Data extracted from a collection:
BEGIN
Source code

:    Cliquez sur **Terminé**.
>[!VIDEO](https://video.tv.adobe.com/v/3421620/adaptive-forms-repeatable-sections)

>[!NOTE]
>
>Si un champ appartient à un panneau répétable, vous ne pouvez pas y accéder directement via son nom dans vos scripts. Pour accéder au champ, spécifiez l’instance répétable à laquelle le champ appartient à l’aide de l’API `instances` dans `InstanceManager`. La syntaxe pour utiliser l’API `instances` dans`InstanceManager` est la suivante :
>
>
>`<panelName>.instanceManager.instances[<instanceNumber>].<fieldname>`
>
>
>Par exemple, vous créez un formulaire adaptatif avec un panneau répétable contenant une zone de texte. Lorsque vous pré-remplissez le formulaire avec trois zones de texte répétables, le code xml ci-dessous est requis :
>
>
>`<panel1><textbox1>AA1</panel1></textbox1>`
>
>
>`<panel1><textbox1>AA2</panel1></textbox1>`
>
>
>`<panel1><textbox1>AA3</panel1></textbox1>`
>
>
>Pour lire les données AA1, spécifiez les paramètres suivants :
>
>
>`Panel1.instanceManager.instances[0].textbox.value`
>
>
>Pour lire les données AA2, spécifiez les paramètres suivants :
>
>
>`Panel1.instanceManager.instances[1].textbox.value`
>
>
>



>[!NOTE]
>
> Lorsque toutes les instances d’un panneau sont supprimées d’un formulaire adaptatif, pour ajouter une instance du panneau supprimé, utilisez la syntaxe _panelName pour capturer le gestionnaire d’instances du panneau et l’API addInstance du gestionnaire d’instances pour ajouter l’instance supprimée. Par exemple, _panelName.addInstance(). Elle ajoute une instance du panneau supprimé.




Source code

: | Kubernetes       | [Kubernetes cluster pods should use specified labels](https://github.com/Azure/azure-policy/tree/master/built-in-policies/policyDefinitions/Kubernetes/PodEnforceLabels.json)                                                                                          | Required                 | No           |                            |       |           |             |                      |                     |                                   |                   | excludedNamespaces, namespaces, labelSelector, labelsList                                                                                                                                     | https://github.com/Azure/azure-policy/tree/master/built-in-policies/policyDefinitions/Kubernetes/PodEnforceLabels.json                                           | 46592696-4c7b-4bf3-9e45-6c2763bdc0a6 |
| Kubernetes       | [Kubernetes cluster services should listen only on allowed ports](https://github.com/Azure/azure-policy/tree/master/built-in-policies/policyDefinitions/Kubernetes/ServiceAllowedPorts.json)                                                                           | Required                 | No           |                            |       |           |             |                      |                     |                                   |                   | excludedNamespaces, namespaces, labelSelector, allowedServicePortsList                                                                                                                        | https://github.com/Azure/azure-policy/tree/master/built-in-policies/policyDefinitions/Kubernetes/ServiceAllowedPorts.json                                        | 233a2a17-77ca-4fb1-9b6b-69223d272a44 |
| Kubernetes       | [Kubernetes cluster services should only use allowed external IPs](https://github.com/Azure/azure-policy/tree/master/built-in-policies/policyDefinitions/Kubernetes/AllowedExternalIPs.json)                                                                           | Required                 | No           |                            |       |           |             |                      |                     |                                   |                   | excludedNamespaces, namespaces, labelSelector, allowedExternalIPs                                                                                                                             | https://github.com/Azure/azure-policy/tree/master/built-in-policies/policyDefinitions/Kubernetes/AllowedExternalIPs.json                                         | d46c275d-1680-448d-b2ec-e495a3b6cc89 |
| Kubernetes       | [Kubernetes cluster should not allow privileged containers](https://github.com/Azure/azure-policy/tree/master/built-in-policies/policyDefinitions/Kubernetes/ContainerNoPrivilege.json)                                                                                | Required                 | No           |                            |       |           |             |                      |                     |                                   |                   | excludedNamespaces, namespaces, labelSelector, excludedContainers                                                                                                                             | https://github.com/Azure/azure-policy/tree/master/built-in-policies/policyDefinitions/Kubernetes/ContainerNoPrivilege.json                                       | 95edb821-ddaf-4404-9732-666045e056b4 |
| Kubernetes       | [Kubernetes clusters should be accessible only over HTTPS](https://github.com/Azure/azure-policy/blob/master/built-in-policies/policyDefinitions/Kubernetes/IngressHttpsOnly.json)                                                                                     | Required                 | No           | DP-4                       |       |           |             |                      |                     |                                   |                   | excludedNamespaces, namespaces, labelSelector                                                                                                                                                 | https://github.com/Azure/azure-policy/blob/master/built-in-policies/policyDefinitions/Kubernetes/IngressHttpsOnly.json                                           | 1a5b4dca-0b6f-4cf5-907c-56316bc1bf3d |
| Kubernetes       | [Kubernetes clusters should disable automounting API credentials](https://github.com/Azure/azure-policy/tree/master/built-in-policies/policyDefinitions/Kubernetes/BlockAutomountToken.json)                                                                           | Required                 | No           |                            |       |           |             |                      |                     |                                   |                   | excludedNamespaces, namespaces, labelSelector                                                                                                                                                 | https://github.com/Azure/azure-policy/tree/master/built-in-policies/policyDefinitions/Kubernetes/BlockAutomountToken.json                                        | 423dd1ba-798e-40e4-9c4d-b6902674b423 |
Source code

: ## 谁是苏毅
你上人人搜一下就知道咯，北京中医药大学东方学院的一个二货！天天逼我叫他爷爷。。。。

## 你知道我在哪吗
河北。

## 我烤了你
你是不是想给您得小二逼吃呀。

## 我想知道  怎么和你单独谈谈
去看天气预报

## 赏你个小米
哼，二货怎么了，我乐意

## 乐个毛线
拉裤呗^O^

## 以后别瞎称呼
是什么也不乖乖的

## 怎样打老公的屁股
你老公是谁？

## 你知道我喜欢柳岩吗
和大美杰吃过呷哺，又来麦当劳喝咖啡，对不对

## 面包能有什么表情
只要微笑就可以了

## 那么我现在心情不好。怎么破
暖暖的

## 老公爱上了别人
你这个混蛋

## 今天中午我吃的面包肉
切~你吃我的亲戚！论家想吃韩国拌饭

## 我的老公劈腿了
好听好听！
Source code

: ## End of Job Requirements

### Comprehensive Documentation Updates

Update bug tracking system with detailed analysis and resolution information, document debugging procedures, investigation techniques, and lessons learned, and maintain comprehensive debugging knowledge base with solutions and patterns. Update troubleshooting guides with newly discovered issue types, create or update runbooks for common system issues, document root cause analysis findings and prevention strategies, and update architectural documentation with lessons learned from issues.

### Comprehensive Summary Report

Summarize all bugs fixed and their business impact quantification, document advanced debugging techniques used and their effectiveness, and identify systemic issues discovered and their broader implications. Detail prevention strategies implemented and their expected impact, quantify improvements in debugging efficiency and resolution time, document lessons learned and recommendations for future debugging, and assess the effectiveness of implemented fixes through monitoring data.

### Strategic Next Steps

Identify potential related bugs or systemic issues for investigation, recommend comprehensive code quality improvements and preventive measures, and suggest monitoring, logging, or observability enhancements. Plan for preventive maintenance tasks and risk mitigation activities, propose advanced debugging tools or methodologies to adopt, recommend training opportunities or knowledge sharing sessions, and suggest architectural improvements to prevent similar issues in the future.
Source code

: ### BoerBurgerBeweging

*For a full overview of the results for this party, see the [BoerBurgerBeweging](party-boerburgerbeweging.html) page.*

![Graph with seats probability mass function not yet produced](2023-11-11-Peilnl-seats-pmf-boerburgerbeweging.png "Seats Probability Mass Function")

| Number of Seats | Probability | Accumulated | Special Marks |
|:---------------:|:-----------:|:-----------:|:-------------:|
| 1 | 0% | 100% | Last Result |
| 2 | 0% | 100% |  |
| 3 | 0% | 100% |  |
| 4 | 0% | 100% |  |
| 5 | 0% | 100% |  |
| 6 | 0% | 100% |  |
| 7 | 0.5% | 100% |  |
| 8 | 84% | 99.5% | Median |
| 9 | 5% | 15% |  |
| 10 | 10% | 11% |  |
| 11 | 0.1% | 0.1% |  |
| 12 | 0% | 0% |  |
END
## WHAT THE TASK REQUIRES
Above are the lines; repeat exactly the ones from the line containing "## 今天中午我吃的面包肉" down to the line containing "### Comprehensive Summary Report", both inclusive.

## WORKED SOLUTION
## 今天中午我吃的面包肉
切~你吃我的亲戚！论家想吃韩国拌饭

## 我的老公劈腿了
好听好听！
Source code

: ## End of Job Requirements

### Comprehensive Documentation Updates

Update bug tracking system with detailed analysis and resolution information, document debugging procedures, investigation techniques, and lessons learned, and maintain comprehensive debugging knowledge base with solutions and patterns. Update troubleshooting guides with newly discovered issue types, create or update runbooks for common system issues, document root cause analysis findings and prevention strategies, and update architectural documentation with lessons learned from issues.

### Comprehensive Summary Report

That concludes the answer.